(Extracted page text data)
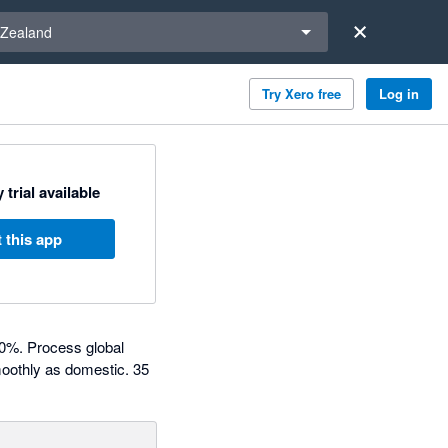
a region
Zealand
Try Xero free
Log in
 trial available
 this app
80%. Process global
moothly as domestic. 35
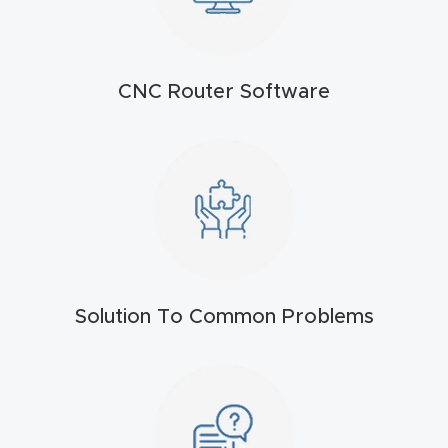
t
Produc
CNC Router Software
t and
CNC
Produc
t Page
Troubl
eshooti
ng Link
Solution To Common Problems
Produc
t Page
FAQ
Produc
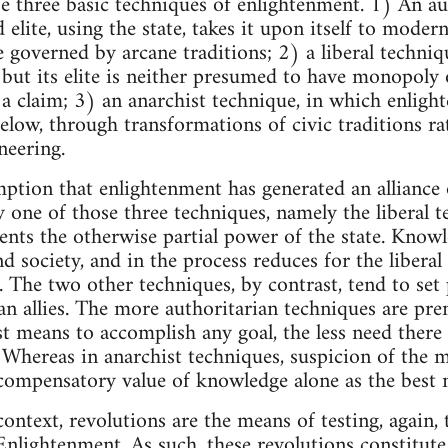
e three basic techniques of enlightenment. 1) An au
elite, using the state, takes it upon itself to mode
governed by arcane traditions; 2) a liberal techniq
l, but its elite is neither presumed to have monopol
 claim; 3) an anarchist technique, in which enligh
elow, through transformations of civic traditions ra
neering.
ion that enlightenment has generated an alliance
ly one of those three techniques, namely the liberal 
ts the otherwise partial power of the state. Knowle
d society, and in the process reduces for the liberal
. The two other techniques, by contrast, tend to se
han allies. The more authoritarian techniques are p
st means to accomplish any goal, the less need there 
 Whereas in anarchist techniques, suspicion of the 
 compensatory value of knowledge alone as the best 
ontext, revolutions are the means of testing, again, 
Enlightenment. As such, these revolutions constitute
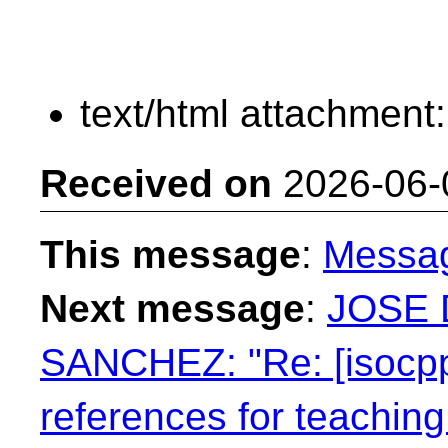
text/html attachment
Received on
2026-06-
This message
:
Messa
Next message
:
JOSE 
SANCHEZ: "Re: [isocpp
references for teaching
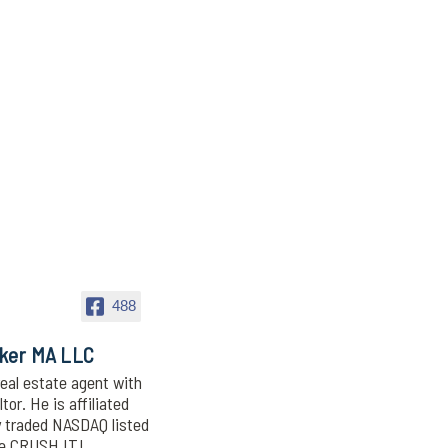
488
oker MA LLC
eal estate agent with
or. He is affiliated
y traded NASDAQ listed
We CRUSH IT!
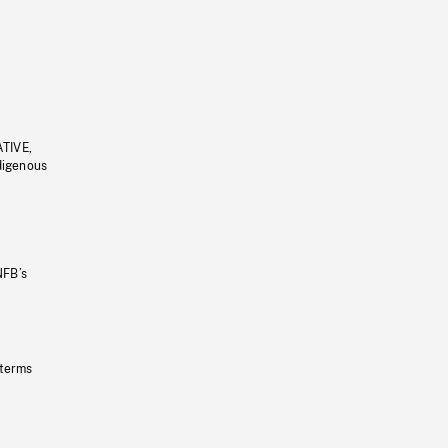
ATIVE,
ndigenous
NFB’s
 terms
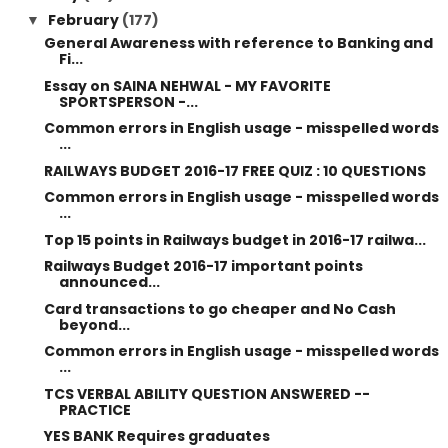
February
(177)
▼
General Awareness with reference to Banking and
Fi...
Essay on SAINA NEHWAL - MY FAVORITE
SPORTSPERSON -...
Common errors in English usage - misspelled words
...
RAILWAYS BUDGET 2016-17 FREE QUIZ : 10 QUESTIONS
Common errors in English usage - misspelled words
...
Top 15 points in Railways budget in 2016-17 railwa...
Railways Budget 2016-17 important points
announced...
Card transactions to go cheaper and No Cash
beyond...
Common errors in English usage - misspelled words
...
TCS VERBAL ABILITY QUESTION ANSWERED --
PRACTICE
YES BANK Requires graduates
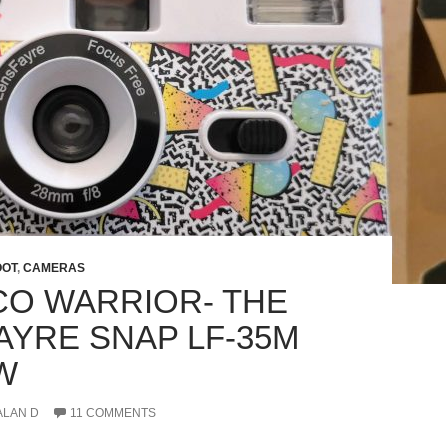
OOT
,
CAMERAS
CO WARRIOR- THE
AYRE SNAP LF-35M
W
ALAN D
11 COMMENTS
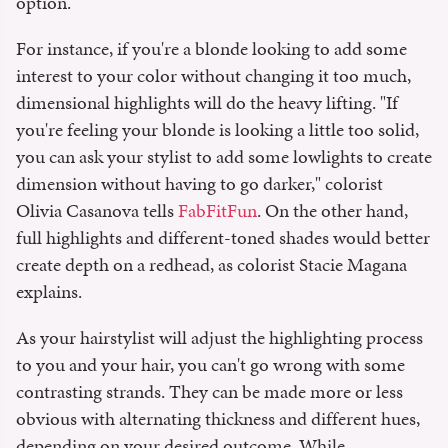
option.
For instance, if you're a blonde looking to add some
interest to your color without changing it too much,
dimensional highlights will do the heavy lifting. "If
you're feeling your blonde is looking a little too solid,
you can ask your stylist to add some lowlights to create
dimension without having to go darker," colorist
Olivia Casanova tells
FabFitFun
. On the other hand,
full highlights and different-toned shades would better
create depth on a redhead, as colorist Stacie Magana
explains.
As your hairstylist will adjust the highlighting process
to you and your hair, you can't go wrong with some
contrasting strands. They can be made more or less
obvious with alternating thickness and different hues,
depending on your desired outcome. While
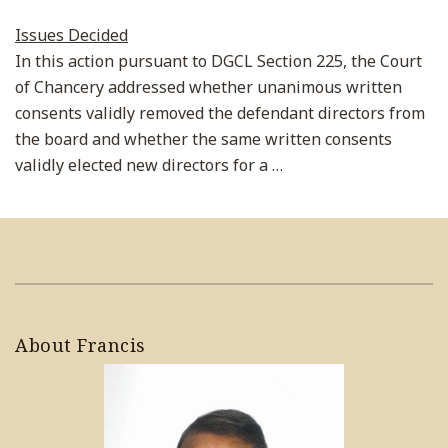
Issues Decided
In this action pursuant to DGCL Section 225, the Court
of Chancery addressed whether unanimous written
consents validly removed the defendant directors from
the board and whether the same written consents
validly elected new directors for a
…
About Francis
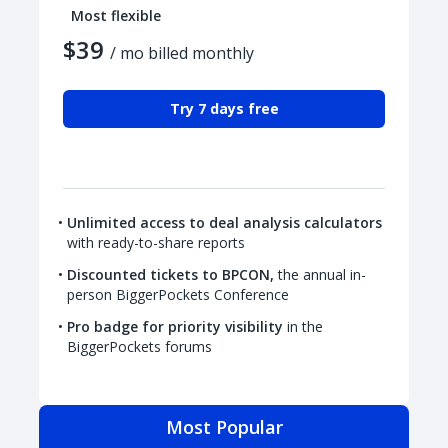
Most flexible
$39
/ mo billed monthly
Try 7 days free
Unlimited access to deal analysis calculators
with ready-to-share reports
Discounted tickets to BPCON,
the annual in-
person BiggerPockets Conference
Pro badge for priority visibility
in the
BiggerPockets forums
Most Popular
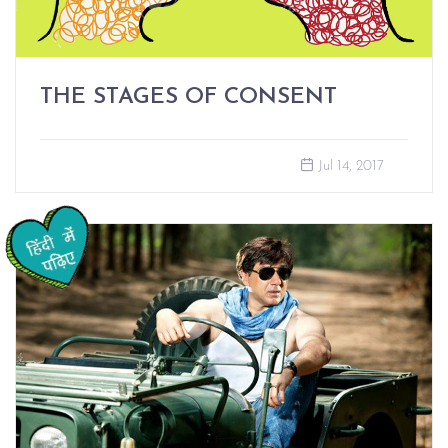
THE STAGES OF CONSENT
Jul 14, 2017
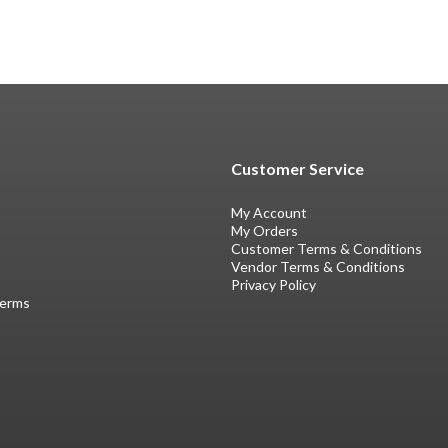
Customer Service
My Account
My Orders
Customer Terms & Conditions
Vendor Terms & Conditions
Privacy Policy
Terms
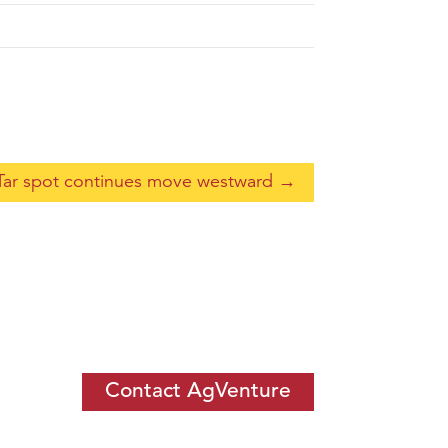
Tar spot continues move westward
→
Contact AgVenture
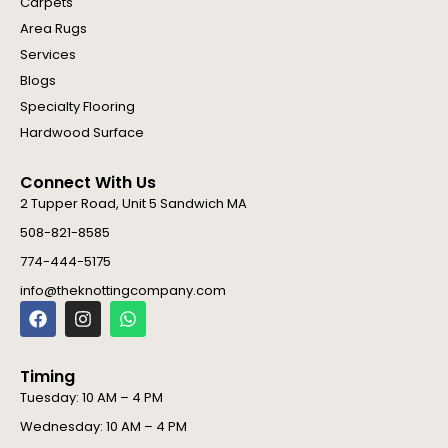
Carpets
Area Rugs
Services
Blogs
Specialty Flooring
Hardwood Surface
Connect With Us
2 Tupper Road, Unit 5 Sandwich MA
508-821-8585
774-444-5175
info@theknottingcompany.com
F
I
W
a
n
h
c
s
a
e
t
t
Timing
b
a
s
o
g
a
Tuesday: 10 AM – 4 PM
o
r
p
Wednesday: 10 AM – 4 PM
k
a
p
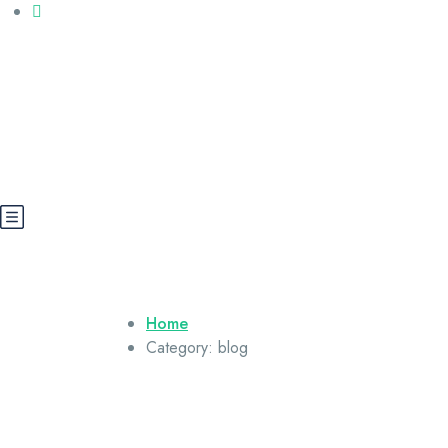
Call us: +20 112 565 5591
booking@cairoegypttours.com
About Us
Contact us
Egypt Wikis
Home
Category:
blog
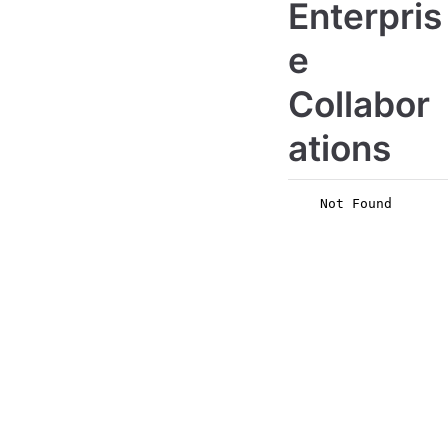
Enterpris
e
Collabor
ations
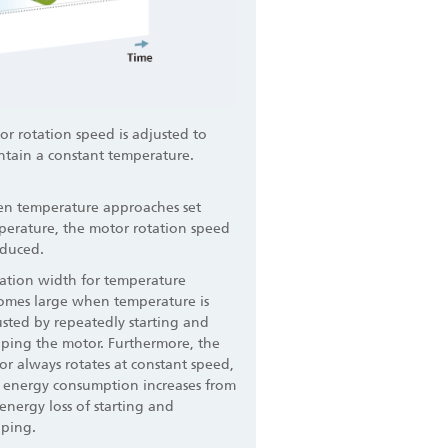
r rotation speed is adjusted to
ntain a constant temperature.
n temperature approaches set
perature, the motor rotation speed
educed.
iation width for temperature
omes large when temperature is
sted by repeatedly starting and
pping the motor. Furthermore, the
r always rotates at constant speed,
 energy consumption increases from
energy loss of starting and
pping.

**Exercise goal:** What lines in the records contain the word "anarchist"? Return each one.

**Your response:**
 claim; 3) an anarchist technique, in which enligh
 Whereas in anarchist techniques, suspicion of the 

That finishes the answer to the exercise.